The organizers sent us home with reports from Kids Count and The Poverty Institute about the Rhode Island budget and its impact on people in need. Trying to read through the litanies of numbers and bureaucratic short-hand makes my head swim. What is Comprehensive Evaluation Diagnosis Assessment Referral and Re-Evaluation Services (CEDARRS)? What does “hardship cash assistance for GPA recipients” mean? And I hate to sound like Talking Barbie (“Math is so hard”), but my brain just shuts down at the sight of three or four millions-of-dollars figures strung out in a single sentence.

I don’t have the background for this stuff.

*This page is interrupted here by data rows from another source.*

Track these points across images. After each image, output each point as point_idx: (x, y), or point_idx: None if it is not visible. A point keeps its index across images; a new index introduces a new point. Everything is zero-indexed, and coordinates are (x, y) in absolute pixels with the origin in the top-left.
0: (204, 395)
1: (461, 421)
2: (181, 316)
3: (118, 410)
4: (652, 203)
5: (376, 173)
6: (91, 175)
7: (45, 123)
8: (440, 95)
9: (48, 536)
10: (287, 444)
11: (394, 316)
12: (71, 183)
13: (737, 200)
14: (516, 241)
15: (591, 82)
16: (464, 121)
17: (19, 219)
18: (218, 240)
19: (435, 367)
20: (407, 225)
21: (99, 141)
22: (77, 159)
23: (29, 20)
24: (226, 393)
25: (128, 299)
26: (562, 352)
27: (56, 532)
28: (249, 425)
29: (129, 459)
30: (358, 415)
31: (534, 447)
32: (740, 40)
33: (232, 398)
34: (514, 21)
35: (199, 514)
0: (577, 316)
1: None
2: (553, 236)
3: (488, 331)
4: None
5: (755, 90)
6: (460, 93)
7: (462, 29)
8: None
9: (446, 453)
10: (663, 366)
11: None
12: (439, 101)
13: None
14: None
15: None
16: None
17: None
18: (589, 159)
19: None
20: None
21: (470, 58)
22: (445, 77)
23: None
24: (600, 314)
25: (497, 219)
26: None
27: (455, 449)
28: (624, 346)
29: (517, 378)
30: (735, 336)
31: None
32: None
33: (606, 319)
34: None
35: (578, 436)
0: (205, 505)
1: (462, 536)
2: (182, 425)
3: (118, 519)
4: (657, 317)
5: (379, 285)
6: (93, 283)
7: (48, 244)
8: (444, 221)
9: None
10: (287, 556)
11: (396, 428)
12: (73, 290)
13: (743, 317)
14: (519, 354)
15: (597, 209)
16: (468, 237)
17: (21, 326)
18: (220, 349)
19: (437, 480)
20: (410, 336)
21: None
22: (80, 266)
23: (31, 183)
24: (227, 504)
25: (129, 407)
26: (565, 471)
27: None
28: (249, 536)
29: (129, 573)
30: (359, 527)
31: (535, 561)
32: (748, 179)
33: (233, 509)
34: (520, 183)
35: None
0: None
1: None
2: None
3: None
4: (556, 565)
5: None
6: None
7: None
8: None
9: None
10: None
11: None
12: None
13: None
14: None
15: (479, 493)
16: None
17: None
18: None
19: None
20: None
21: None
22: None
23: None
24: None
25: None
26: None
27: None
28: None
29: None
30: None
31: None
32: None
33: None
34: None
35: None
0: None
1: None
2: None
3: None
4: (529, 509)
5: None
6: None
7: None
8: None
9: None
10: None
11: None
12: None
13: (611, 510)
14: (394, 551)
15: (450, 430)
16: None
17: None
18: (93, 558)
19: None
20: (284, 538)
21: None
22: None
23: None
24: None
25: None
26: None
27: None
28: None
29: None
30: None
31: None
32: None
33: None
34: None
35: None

Part of me wants to just run away. I’m a fiction writer. I should be spending my days at my computer, trying to trick myself out of wasting my hours on social media and You Tube reruns of John Stewart writing.

But another part of me says, sending off an email or picking up the phone or, once the legislature is in session, showing up at the state house and button-holing my rep (who, by the way, has one of the most progressive voting records on Smith Hill), is a hell of a lot easier than trying to feed a family on food stamps, or find a job when you can’t afford transportation or child care, and getting treatment for a mental illness when you depend on government assistance.

For all the ways in which Rhode Island’s democracy is broken, it’s the democracy we have right now. Until it’s fixed, the good guys need to keep trying to work through it. That just seems more productive than pitching tents in the park.

I’ll be at the next Coalition meeting, and try to get some other people from my congregation to come along.